Applicant's summary and conclusion

Conclusions:
Interpretation of results (migrated information):
negative

Up to 166 µg/plate, 2-Hydroxy-2 -methylpropanenitrile did not induce biologically relevant increases in revertants in any of the tested strains,in neither case with or without metablolic activation.
Executive summary:

In a reverse gene mutation assay in bacteria similar to OECD TG 471, four strains of S. typhimurium (TA 1535, TA 100, TA 98, and TA 97) were exposed to 2-Hydroxy-2 -methylpropanenitrile (solvent: water), at concentrations of 0.3, 1, 3, 10, 33, 100, 166 µg/plate in the presence and absence of mammalian metabolic activation (preincubation method).

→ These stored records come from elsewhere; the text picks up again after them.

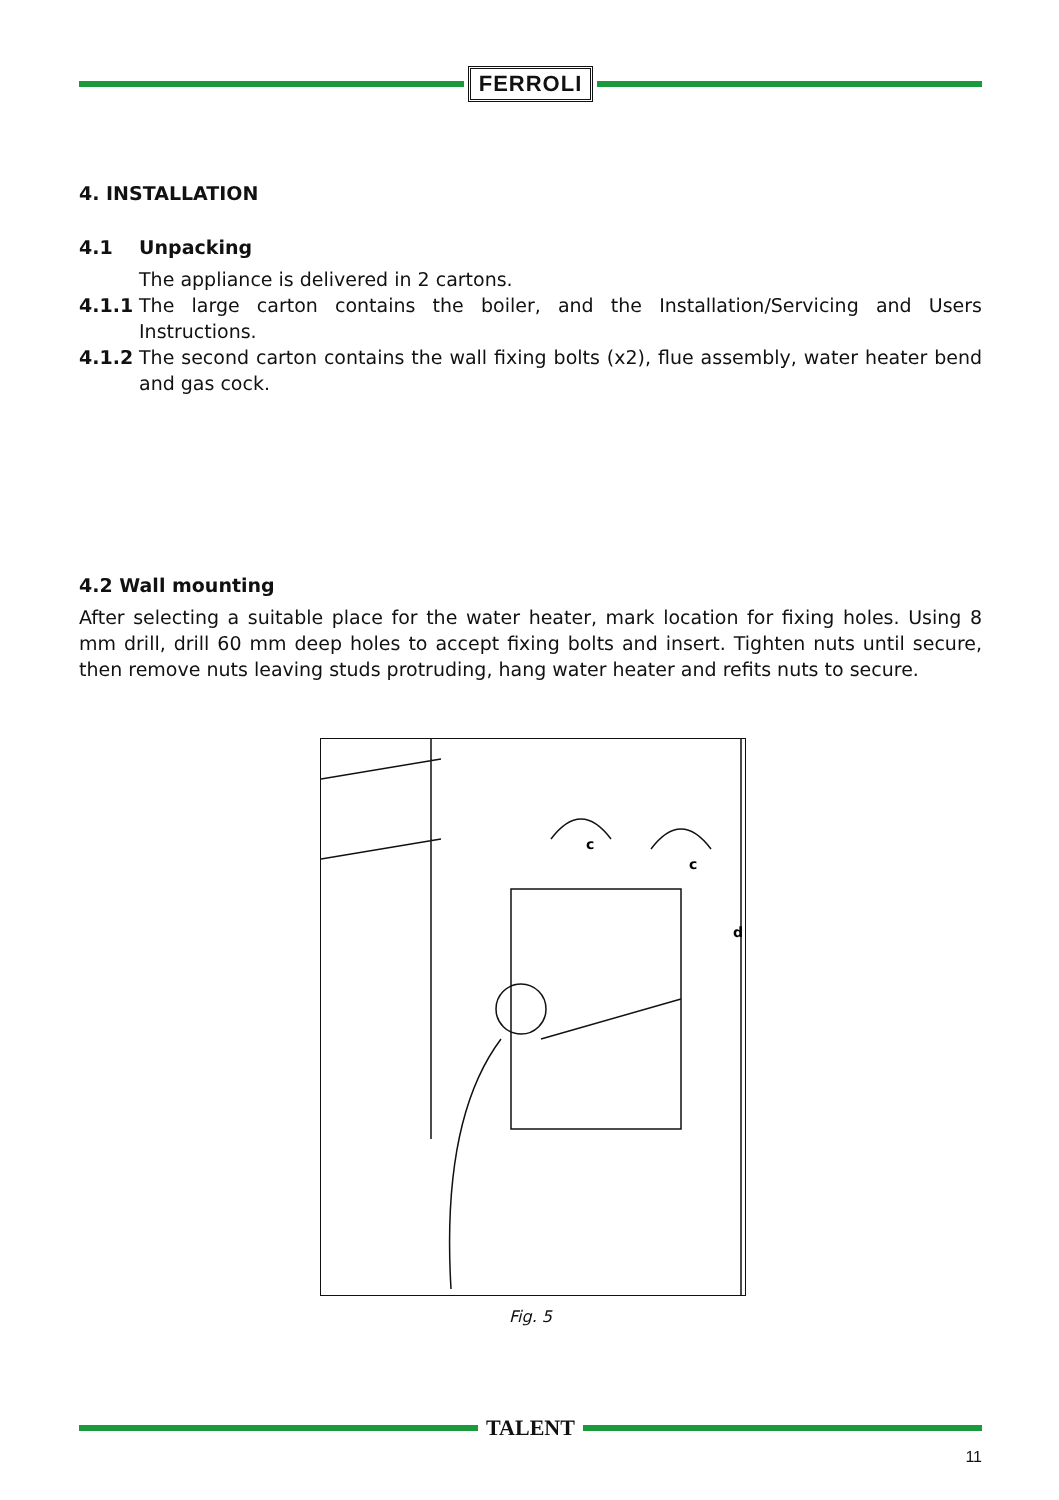FERROLI
4. INSTALLATION
4.1 Unpacking
The appliance is delivered in 2 cartons.
4.1.1 The large carton contains the boiler, and the Installation/Servicing and Users Instructions.
4.1.2 The second carton contains the wall fixing bolts (x2), flue assembly, water heater bend and gas cock.
4.2 Wall mounting
After selecting a suitable place for the water heater, mark location for fixing holes. Using 8 mm drill, drill 60 mm deep holes to accept fixing bolts and insert. Tighten nuts until secure, then remove nuts leaving studs protruding, hang water heater and refits nuts to secure.
c
c
d
Fig. 5
TALENT
11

2-Hydroxy-2 -methylpropanenitrile was tested up to cytotoxic concentrations.

The positive controls induced the appropriate responses in the corresponding strains. Up to 166 µg/plate, 2-Hydroxy-2 -methylpropanenitrile did not induce biologically relevant increases in revertants in any of the tested strains,in neither case with or without metablolic activation.

There was no evidence of induced mutant colonies over background.